The brand has become renowned for products that combine fragrance and metalwork in a unique way; hand-poured candles, for example, are presented in handcrafted steel canisters. Mad et Len goes back to the roots of perfumery, with a focus on raw materials and quality ingredients. Craftsmanship is also an essential part of Fuzier and Piffaut’s creative process: ‘We try to preserve it, to teach techniques to the young before these techniques disappear.’
Maison Francis Kurkdjian’s ethos revolves around a celebration of quality and beauty. ‘We actually share the same values as our clients – the faculty to be amazed by simple but still beautiful things, a sensitivity to aesthetic codes and attention to detail, a sense of balance and, of course, the craftsmanship,’ says Chaya. ‘Wearing a scent from Maison Francis Kurkdjian is a promise of wearing a state-of-the-art scent, crafted in the heritage of French perfumery.’
Alongside its respect for artisanal traditions, the house showcases new creations to distinguish itself and Chaya believes this lies at the very core of the company. ‘Creation is welcomed and encouraged at all levels. Everything is made in-house; we don’t use agencies, whether it is for photo shoots or marketing. Our creative product development is 100% in-house and the art director is Francis, with my support. We’re very complementary — he works on the artistic side, I work on the business side and we meet in the middle,’ he says.
Mad et Len operates according to similar principles. ‘All Mad et Len fragrances and products are created in-house, from the perfume to the iron vessels,’ say the founders. ‘This allows us to be totally free in terms of creativity and finances.’ It’s clear that creativity remains a central value for these niche perfume houses.
Each of these labels has its own strong identity and they are united by a common thread: recognition of the perfumers behind the fragrance. ‘Today, as marketing and storytelling reaches near saturation, luxury houses are starting to seek perfumer legitimacy and creativity. Gradually, star perfumers are being put back at centre stage,’ says Chaya. Maison Francis Kurkdjian and Frédéric Malle’s Editions de Parfums are obvious examples, along with names such as Ex Nihilo, founded in 2013. This Paris-based brand focuses on putting the perfumer in the limelight, turning to the industry’s best noses for each of its fragrances and giving them creative carte blanche.

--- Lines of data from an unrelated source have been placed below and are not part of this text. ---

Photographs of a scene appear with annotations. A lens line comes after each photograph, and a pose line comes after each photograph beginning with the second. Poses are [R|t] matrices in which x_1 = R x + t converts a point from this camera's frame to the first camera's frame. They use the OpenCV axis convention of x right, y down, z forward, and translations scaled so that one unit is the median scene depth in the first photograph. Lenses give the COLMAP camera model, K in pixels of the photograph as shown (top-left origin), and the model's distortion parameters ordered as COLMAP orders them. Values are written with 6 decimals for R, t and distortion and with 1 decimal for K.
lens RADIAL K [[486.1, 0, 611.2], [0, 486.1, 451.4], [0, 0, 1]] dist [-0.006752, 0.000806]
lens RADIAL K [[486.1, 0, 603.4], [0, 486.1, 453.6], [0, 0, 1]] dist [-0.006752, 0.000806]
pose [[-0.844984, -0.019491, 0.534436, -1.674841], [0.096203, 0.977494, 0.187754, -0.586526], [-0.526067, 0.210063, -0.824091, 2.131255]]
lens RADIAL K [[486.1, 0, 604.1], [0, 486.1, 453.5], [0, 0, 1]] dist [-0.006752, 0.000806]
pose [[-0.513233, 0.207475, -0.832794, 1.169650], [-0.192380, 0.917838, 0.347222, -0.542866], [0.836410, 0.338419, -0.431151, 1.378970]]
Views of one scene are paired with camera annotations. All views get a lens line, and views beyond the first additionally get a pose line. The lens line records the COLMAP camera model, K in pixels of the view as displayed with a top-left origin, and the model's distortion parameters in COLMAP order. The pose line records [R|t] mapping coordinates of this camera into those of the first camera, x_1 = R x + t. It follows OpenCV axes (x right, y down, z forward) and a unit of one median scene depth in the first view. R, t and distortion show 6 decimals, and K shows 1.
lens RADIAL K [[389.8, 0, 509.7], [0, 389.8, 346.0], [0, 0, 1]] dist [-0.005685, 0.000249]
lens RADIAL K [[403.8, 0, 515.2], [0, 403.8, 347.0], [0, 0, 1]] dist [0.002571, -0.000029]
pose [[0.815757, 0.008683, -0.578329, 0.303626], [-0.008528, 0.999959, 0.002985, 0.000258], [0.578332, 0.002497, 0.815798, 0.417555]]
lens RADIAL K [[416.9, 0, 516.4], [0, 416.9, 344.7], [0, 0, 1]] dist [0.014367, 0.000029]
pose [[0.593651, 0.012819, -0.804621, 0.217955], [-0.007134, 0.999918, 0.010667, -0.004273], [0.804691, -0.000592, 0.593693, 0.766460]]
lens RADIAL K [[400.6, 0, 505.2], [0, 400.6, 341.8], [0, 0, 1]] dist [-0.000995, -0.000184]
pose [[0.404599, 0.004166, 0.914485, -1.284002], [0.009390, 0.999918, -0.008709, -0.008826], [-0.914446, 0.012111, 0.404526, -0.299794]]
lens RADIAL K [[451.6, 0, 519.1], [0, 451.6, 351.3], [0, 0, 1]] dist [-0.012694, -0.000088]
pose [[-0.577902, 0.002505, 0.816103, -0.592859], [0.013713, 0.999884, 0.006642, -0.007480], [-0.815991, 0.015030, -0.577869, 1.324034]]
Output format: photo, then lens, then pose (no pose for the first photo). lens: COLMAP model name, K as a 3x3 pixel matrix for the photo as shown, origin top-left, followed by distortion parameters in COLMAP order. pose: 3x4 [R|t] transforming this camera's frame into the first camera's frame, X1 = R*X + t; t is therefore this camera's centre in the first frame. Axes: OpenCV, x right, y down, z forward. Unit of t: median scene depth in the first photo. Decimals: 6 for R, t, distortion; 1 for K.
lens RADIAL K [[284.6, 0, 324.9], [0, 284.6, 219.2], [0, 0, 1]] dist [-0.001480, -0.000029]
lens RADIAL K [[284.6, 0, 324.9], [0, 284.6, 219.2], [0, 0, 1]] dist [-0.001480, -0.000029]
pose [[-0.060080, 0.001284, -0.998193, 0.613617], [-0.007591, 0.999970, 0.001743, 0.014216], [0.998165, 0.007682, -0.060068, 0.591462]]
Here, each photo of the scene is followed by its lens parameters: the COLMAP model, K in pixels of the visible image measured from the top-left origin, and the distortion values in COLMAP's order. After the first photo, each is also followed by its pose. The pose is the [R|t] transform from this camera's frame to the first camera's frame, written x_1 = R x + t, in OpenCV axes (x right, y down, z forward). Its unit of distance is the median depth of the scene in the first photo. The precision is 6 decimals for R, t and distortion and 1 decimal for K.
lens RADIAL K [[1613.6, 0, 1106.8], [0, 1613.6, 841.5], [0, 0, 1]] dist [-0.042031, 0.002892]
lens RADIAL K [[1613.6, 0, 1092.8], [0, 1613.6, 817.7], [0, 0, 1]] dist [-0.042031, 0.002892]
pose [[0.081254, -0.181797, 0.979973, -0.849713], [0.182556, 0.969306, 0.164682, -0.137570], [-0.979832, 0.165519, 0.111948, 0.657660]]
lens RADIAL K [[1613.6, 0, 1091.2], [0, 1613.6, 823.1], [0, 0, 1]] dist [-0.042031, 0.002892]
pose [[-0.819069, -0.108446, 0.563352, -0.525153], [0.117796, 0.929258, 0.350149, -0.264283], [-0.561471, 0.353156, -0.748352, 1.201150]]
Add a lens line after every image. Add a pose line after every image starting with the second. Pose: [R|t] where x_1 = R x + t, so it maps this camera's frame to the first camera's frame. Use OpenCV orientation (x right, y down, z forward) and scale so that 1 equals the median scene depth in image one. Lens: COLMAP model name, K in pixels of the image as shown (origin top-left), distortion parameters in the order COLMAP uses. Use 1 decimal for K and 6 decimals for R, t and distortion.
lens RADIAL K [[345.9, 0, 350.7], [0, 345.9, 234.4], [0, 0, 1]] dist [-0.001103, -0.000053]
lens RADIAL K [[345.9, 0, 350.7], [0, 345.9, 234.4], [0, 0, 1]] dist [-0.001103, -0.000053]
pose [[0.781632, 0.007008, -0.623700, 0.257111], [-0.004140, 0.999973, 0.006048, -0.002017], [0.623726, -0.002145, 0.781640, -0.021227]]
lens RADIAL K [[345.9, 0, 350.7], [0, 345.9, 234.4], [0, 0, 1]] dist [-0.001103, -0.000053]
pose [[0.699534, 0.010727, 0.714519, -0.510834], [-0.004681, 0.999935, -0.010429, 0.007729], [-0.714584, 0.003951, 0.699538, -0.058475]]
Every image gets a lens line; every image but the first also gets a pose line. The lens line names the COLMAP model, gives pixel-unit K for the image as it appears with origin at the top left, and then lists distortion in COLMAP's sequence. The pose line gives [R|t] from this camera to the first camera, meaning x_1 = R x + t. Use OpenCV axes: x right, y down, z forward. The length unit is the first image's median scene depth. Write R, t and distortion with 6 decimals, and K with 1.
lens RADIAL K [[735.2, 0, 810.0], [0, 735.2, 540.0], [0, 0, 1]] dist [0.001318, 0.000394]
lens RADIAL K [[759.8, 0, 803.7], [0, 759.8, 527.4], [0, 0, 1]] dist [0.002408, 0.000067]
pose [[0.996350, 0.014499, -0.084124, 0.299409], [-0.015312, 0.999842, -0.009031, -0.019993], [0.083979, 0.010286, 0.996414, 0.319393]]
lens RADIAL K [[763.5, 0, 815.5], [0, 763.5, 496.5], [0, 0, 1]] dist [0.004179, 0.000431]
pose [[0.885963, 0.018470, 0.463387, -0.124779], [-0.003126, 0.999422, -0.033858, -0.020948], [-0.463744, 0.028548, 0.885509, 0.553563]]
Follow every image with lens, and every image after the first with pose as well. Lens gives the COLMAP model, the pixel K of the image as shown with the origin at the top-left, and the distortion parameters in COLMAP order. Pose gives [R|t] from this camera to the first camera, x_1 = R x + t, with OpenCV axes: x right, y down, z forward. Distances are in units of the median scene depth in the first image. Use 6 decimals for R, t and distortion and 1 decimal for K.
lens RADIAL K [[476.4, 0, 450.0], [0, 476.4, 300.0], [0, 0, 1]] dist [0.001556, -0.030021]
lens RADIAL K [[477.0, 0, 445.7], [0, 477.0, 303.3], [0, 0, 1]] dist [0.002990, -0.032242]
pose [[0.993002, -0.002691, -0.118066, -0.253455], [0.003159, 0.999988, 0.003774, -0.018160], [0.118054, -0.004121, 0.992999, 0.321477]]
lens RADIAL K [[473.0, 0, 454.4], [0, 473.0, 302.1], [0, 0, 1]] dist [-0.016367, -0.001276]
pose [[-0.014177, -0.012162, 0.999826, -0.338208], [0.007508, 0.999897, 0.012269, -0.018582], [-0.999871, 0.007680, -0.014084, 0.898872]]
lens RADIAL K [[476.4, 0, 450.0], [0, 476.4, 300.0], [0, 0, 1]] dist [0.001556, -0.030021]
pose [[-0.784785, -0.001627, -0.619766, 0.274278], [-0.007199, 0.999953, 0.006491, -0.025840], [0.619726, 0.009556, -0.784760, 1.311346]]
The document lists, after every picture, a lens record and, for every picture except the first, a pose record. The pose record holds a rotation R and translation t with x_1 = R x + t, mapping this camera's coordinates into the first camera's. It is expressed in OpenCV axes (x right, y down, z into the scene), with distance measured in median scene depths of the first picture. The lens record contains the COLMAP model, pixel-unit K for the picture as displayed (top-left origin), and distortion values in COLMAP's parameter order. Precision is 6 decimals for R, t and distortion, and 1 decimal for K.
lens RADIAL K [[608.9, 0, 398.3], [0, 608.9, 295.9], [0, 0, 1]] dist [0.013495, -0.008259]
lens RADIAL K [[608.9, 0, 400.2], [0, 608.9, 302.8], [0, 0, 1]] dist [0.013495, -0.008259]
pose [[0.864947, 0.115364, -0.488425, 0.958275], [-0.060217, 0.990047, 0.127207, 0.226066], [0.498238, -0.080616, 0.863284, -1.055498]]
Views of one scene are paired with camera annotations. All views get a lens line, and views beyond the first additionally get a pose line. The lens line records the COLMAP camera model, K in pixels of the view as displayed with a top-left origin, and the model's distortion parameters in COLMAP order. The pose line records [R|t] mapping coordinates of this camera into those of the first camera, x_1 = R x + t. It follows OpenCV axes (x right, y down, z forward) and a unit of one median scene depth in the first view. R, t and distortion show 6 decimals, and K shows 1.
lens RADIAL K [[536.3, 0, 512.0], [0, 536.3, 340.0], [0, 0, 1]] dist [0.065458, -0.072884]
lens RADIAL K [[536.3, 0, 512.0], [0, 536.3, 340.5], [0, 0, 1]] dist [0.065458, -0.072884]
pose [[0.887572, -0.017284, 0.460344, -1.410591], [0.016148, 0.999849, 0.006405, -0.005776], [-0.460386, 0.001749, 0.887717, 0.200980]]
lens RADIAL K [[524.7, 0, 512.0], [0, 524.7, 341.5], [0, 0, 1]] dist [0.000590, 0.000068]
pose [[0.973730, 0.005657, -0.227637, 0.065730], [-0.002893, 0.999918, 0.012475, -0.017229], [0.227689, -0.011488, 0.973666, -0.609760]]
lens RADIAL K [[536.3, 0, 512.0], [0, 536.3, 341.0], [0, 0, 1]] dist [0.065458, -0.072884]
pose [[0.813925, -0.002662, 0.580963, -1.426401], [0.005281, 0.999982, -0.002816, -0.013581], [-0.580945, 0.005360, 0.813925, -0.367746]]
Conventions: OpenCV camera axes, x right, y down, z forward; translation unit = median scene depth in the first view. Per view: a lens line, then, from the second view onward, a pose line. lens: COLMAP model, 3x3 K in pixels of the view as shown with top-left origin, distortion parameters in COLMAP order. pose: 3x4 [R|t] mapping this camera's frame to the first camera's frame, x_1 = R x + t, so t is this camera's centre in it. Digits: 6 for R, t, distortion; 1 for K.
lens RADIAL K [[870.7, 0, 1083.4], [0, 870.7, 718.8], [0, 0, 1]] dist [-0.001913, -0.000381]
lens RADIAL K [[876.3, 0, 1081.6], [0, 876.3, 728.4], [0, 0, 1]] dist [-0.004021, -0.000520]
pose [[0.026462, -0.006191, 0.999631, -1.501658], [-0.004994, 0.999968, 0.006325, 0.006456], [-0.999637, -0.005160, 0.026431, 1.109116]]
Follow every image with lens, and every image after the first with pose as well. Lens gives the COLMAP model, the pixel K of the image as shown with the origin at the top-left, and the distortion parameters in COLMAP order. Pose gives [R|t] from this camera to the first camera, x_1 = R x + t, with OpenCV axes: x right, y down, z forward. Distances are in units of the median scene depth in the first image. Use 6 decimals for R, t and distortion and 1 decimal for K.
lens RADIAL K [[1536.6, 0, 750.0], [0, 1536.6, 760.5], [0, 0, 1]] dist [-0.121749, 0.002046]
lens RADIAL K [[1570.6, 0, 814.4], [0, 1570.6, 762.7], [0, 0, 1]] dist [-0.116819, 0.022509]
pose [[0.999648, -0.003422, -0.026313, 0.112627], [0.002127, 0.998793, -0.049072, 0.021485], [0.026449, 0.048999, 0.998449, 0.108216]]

For these niche houses, stores add to the overall brand experience. Mad et Len’s Parisian store opened in October 2017. ‘The boutique itself shows our universe, not just a perfume or candle,’ say the founders. These spaces are carefully curated to perfectly communicate the brand identity and bespoke services, and are a way of taking the experience a step further.
Ex Nihilo, which describes itself as a Parisian custom perfume house, offers visitors the chance to customise fragrances from the collection. Further personalisation options include laser engraving for the glass bottle and customised caps. The resulting perfume is beyond niche: it is unique.
France’s niche perfume houses have carved out an exceptional space in the oversaturated landscape of commercial fragrances and Chaya predicts that ‘demand for unique scents and a better experience will continue to soar’. In other words, this is only the beginning of a new chapter in perfumery, one where niche brands reign supreme.